BEGIN Source extract

At the time, Sixdegrees.com was growing quickly and I got wind of their efforts in exploring the six degrees of separation based on Millgrams’ model. Of course I immediately benchmarked their service, but already had the philosophy of trust based information sharing and PRP (Personal Resource Planning) in mind. PRP is really just a personal abstraction of the ERP model. I regarded people as a big information silo (people they know, profile sharing, calendar sharing, car purchasing experience, photos, movies, restaurants, hospital and law service experiences etc). For example, a mini-case of trust based information sharing is a hospital review from one’s own personal experience or perspective, it’s not like a paid review, and it’s intrinsically connected with our social network, which changes the dynamic dramatically. I thought this concept had a great potential for things like dating and careers etc.

Society also consists of many groups like alumni, work colleagues, family etc, so we made a ‘Secret Club’ service which provided special functionality for project groups and alumni networks – the focus was social transformation from offline to online. Later in 2000, a site called iloveshcool.com, similar to Facebook.com in the US, went through rapid growth. The site was focused purely on the alumni functionality in Cyworld. Recently I think products like Grouper.com and Microsoft’s Sharepoint are based on the PRP concept, even if they differ in execution. After we received Angel investment late in 1999 we took part in the New BizConcept competition at the Walker Hill Hotel in Seoul. We won the Millennium Rookie for the concept of PRP and Cyworld. One of the judges was interested in using the PRP concept in the Harvard business review. However, a few months later I resigned as CEO.

END Source extract

__Directions__:
A) In the excerpt on Cyworld's early history, what did the team win at the New BizConcept competition?
B) Reproduce the Cyworld excerpt between "Society also consists" and "resigned as CEO.", inclusive.

BEGIN Information

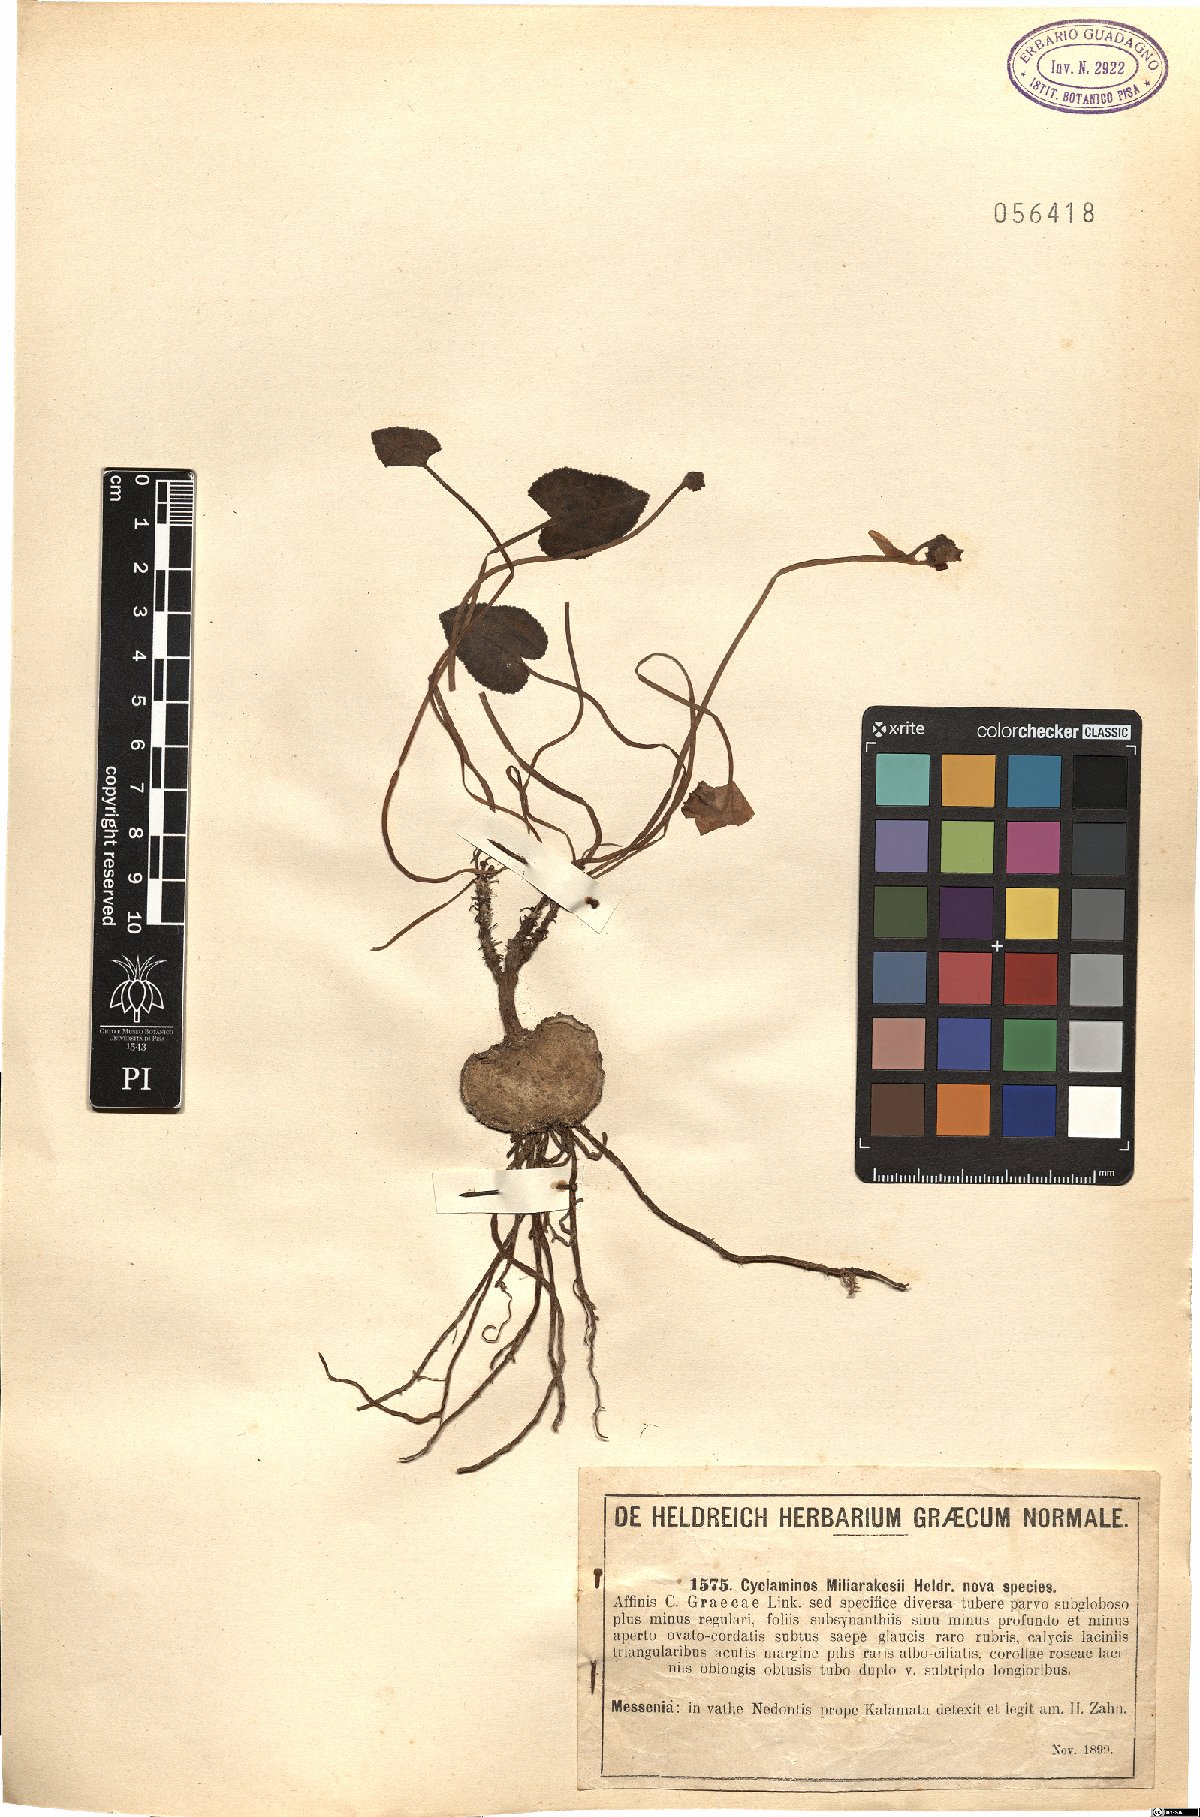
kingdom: Plantae
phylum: Tracheophyta
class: Magnoliopsida
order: Ericales
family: Primulaceae
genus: Cyclamen
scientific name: Cyclamen graecum
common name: Greek cyclamen
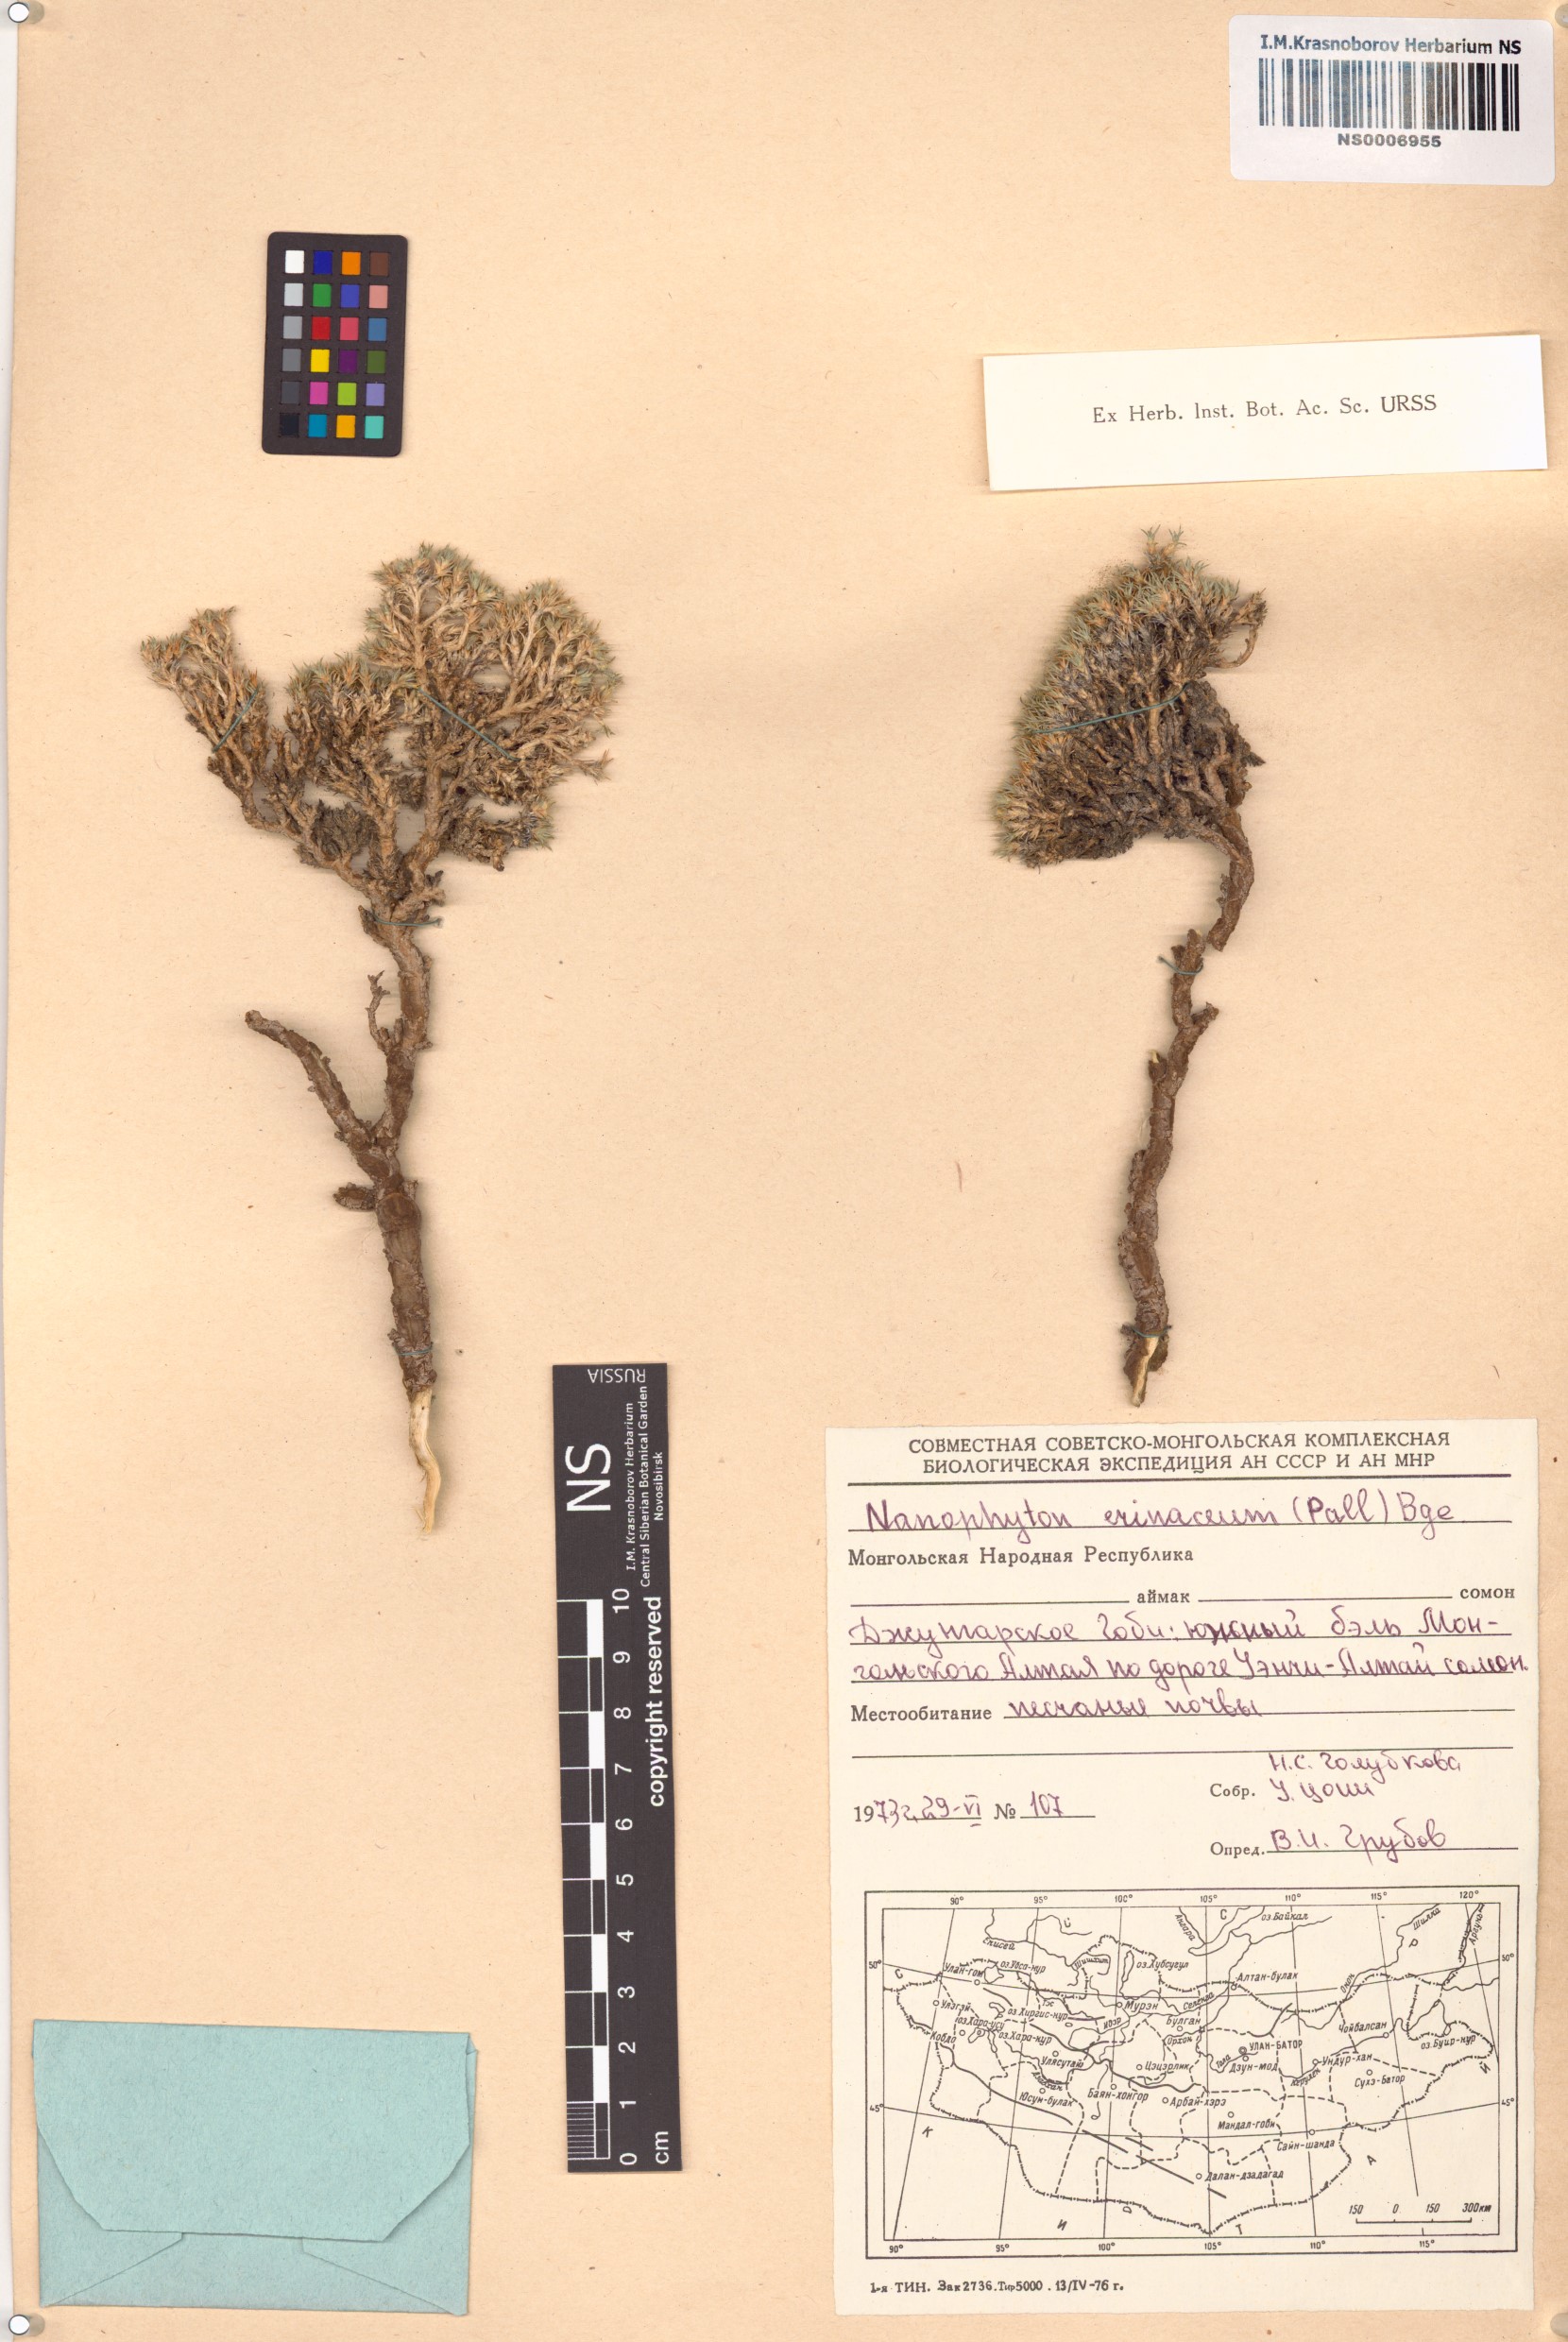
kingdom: Plantae
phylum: Tracheophyta
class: Magnoliopsida
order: Caryophyllales
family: Amaranthaceae
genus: Nanophyton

END Information

__Solved problems__:
A) They won the Millennium Rookie for the concept of PRP and Cyworld.

B)
Society also consists of many groups like alumni, work colleagues, family etc, so we made a ‘Secret Club’ service which provided special functionality for project groups and alumni networks – the focus was social transformation from offline to online. Later in 2000, a site called iloveshcool.com, similar to Facebook.com in the US, went through rapid growth. The site was focused purely on the alumni functionality in Cyworld. Recently I think products like Grouper.com and Microsoft’s Sharepoint are based on the PRP concept, even if they differ in execution. After we received Angel investment late in 1999 we took part in the New BizConcept competition at the Walker Hill Hotel in Seoul. We won the Millennium Rookie for the concept of PRP and Cyworld. One of the judges was interested in using the PRP concept in the Harvard business review. However, a few months later I resigned as CEO.